A usable identity management system
for the Digital Public Space

Position paper for the W3C Identity in the Browser Workshop, May 2011

Olivier Thereaux, Mo McRoberts, Richard Northover – British Broadcasting Corporation

The BBC is the largest broadcasting organisation in the world. With a public service mission to inform, educate and entertain, our activities as public service broadcaster include the production of TV and radio programmes, operating 8 national TV channels plus regional programming, 10 national and 40 local radio stations, many worldwide TV channels, as well as an extensive Web presence (online since 1996), notably known worldwide for its news and sports coverage.

All the BBC's online services use a centralised sign in system. In effect, this means that the BBC is not only hosting account information and user data, but that it also hosts proto-representations of the online identity of its users.

The BBC's core mission and challenges are different from those of international online social networking services. The question of Web identity is nonetheless crucial for the BBC's future, as illustrated by an increasing number of use cases. Our vision of a personalised BBC experience includes recommendations based on preferences and consumption patterns, social discovery of content based on sharing of user activity, as well as options for a range of content contribution and interaction. For each of these areas, the ability to identify and protect individuals, their preferences, contributions, data, permissions and rights is critically important.

We believe in the principle that the control and management of an individual's digital identity should be on their own terms, in a way that they can understand and fundamentally trust. In practice, given the contemporary trends towards a more social, personal and ubiquitous Web where user profile, preferences and data become key building blocks of the online experience, ensuring adequate identification, authentication and user data management features is a crucial endeavor for the BBC. The solutions we find will need to scale to accommodate usage by a large majority of the population of the UK (the BBC reaches more than 90% of the UK population through its broadcasting and online operations) and beyond.

Several alternatives are currently available to reach this goal: the BBC may continue its effort of building its own system for identity and user data and make it scale. As one of the most trusted organisations in the UK, we can even envision making it into an identity system to be used beyond the BBC's online presence. Another possibility would see the BBC focus on the programmes and experience, and use online identity systems already provided by third parties such as one of the major social networking service. Each of these options come with a number of fundamental challenges, however: scalability and cost for the former, legal and social issues for the latter.

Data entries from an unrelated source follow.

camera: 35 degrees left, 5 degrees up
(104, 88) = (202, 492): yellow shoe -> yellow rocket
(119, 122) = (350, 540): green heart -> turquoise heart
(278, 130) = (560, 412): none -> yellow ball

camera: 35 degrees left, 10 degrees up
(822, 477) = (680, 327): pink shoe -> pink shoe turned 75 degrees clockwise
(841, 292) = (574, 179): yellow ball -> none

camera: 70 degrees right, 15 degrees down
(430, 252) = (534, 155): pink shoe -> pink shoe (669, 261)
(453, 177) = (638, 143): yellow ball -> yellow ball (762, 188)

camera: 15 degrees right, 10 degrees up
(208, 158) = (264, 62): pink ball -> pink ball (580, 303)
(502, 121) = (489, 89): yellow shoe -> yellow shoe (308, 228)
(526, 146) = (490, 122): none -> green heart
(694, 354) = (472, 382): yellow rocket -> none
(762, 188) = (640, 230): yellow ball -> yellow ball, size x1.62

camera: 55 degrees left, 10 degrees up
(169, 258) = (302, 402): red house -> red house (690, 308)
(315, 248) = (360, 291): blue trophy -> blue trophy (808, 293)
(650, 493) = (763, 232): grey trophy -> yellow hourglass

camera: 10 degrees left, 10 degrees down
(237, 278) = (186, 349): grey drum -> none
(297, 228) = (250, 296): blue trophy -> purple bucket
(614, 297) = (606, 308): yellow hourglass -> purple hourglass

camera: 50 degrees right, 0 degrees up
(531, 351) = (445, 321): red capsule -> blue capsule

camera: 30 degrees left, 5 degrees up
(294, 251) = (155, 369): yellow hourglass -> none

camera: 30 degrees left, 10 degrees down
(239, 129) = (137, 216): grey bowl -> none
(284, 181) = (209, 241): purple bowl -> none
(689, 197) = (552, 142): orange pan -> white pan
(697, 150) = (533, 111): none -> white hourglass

The BBC is governed by a public service remit. Any solution it pursues must be both in the public's interest, and also make the best possible use of the licence fee which is paid by the UK public and funds most of the BBC's activities. Given that neither operating our own identity system on a long-term basis, nor putting it into the hands of a third party are straightforward options, the possibility of decentralised identity systems which ensure that an individual is in control of their own digital identity begin to appear increasingly attractive.

A decentralised, user-owned identity would also possibly be the option most compatible with the goals and tenets of the Digital Public Space – an effort by the BBC and other cultural institutions in the UK to provide access to all of the UK's cultural archives, bringing together both the rich information carefully curated through the years with the more immediately-accessible higher level information and audio-visual material, both from the partners and around the Web.

The management of one's identity on the Web is only a part of the contemporary problem space of the social web, but a major one nevertheless. Solutions based on linked Web data and public-key certificate technologies are an apt technological answer to it. However the lack of usability of most personal identity management schemes proposed so far, and especially those based on the URI-as-representation-of-the-identity, has appeared to be a major hurdle to the adoption of user-controlled identity. We therefore propose that the upcoming workshop on identity in the browser focus in part on the following questions:

  1. How do we build an identity management system owned by the user, designed for the user, and which has properties such as unambiguous ownership and control over destiny, trust and understanding – the properties of a system which the user has built him-or-herself –?
  2. How do we build a decentralised, user-owned identity system which can function seamlessly on every device and browser, personal or shared, used by individuals in the home, at work and on the go? How can this work with users moving from a modern browser at home to a legacy one at work or school?
  3. How do we build an identity management stack using strong cryptography but which can mitigate the loss of keys resulting, from example, from the hardware failure of a personal computer?
  4. How do current W3C efforts relating to identity management relate to, and integrate our understanding of how people currently view and manage their online identities, through e.g various online social networking services, work and personal e-mail addresses, etc?
  5. How can better interfaces in the browser bridge the gap in digital literacy around cryptography, certificates, or indeed the management of their porous, multiple online identities?

Some of these questions will have to be answered as architectural principles for future standards; others may be worthy input for implementors and the interface and user experience they will devise. As a major broadcaster in the UK and internationally, and as a public service organisation with digital literacy education at the core of our mission, the BBC is looking forward to collaborating with the W3C community on building a strong set of use cases based on user research. We expect to bring valuable existing knowledge of the issue, a unique perspective as public service broadcaster, with a commitment to help building a scalable and effective identity management system usable, understandable, and trustable by all.